Dayton continues to face long-term, structural budget challenges that likely will require intervention or reforms, even though city voters approved an income tax increase last year.

The growth in the city’s spending continues to outpace the growth in its revenue, which is unsustainable in the long run, the city’s financial officials said.

The city has been able to maintain and enhance many of its core services using new revenue from its increased earnings tax, but the revenue generated by other major funding sources are not sufficient to offset rising costs, officials said.

“Long-term, continued cost containment will be necessary given the cost of government likely will not keep pace with the growth in revenues,” said Barb LaBrier, Dayton’s director of management and budget.

In 2018, the city expects to take in $173.2 million in general fund revenue, which is up 1.8 percent (or nearly $3 million) from 2017, according to the city manager’s recommended budget, released last week.

But the city projects it will need to spend about $1.7 million out of its cash reserves next year to achieve a balanced budget, with the money specifically being put toward investments.

Revenues have not grown enough to offset funding decreases from the state and other sources, officials said, and the city’s general fund revenue for 2017 is expected to fall $1.7 million short of the original budget projections.

A year ago, Dayton voters approved increasing the city’s income tax to 2.5 percent from 2.25 percent, which was projected to generate about $11 million more annually.

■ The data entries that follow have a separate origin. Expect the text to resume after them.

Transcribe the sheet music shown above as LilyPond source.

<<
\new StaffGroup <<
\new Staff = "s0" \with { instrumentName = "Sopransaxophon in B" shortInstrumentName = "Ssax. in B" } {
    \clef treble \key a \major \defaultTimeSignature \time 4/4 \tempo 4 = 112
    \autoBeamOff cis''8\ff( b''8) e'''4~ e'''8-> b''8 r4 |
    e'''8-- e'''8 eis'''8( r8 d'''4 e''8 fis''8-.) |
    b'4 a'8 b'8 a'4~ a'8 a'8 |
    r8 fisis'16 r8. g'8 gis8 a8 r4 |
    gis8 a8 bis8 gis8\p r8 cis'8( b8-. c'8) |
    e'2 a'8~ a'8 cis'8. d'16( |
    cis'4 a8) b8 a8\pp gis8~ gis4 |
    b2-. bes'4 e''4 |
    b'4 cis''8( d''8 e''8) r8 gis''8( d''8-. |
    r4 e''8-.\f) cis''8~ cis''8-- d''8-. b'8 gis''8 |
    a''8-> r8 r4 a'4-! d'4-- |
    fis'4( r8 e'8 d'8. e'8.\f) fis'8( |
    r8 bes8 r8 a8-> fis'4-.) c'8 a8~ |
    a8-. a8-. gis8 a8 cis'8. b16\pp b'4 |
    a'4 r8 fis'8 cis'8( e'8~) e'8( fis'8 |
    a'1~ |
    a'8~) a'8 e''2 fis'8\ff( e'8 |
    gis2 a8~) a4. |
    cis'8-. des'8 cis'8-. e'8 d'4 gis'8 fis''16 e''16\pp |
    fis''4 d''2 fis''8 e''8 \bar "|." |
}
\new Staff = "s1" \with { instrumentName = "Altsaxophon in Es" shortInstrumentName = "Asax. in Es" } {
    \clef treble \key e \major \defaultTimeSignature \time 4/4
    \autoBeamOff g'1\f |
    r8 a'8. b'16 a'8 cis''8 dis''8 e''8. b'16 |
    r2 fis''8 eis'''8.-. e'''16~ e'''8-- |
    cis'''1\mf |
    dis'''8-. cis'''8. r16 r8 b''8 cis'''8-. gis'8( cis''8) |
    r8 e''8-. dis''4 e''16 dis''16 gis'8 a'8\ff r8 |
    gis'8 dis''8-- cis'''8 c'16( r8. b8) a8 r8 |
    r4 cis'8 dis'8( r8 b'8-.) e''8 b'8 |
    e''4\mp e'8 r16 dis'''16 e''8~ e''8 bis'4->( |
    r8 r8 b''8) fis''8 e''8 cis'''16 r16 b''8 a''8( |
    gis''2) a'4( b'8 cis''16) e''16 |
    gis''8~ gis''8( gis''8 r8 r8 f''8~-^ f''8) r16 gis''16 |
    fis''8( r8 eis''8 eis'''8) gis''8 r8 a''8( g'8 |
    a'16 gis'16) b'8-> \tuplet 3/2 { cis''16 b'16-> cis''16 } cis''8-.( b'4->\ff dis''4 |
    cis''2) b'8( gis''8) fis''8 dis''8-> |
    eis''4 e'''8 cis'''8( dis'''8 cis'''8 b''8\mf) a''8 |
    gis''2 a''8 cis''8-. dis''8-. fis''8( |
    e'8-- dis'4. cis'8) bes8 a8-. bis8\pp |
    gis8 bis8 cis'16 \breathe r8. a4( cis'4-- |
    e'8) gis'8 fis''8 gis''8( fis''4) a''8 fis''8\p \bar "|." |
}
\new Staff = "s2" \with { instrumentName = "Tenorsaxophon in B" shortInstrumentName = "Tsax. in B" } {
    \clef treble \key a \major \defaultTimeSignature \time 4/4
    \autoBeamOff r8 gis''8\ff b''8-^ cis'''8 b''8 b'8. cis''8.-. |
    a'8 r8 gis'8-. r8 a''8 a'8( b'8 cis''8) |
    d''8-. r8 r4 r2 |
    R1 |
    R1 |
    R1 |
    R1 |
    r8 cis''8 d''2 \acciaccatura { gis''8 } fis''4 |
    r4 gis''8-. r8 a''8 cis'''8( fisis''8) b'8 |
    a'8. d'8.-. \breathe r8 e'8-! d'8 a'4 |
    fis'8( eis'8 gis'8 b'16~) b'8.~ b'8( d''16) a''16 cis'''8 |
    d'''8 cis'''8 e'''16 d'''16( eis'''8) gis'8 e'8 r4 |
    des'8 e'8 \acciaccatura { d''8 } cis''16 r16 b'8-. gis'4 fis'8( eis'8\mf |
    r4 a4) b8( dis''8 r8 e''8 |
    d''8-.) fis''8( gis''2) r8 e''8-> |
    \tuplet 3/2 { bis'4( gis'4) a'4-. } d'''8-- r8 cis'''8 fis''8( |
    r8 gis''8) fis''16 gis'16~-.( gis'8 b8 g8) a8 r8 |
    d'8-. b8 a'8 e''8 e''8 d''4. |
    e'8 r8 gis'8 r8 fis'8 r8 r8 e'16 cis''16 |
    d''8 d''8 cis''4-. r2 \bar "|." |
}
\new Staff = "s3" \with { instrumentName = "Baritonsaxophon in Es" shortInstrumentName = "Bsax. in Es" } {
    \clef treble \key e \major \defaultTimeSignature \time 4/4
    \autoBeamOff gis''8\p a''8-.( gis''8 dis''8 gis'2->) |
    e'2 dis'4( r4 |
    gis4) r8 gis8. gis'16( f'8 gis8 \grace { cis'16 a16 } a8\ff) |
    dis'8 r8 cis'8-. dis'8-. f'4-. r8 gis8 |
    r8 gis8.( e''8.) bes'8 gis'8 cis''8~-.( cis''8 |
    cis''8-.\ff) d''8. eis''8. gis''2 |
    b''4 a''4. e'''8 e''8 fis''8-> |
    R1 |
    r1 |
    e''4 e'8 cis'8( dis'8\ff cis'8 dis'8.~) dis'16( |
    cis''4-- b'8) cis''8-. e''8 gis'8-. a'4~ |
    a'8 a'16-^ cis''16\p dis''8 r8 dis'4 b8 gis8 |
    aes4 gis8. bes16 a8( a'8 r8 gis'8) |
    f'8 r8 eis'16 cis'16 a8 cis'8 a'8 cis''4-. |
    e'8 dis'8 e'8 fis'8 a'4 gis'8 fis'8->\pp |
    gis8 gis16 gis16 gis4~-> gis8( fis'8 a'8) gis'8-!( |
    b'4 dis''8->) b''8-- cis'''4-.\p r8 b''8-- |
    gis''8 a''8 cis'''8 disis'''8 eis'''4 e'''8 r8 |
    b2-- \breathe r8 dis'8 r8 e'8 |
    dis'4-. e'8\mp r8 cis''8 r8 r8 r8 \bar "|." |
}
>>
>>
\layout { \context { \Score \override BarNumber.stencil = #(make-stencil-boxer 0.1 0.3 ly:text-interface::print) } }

The city a few years ago also implemented an assessment program that charges property owners to upgrade and replace street lights.

But even with the additional funding, Dayton’s general fund revenue has not climbed back to its 2007 peak, which was shortly before the economic crash, said Diane Shannon, Dayton’s deputy director of management and budget.

General fund revenue sat at $174.8 million in 2007, but then dropped like a rock, declining by $23 million in 2010, city data show.

“We’re still $1.5 million less than the peak here,” Shannon said.

Income tax revenue fell off a cliff in 2009, but it has performed decently in recent years, especially with the new Issue 9 money, officials said.

The previous high water mark for the income tax was $113.8 million in 2006. Next year’s revenue is expected to be $123.54 million, which counts the additional income tax collections.

A notable funding increase in the city manager’s recommended budget relates to demolition.

The city plans to increase demolition spending by 50 percent to $1.5 million. That comes after a citywide survey of residents earlier this year found that 83 percent wanted the city to demolish more structures than it currently does.

But to achieve a balanced budget, the city, in addition to dipping into its savings, plans to reduce its general fund investments budget by $1 million and reduce fringe benefit rates and freeze health insurance transfer amounts, which combined would save about $1.43 million, said LaBrier, the finance official.

Other savings will come from a grant the city received to help pay to hire police officers, which is a multi-year subsidy, officials said.

“… we expected over a $5 million shortfall — this is our solve for that,” she said.

General fund personnel costs are projected to be $121.7 million next year, which is up 0.6 percent (or $756,500) from 2017.

The estimate assumes that the city will able to save about $1 million by not filling positions when they become vacant in a variety of the city’s smaller departments, LaBrier said.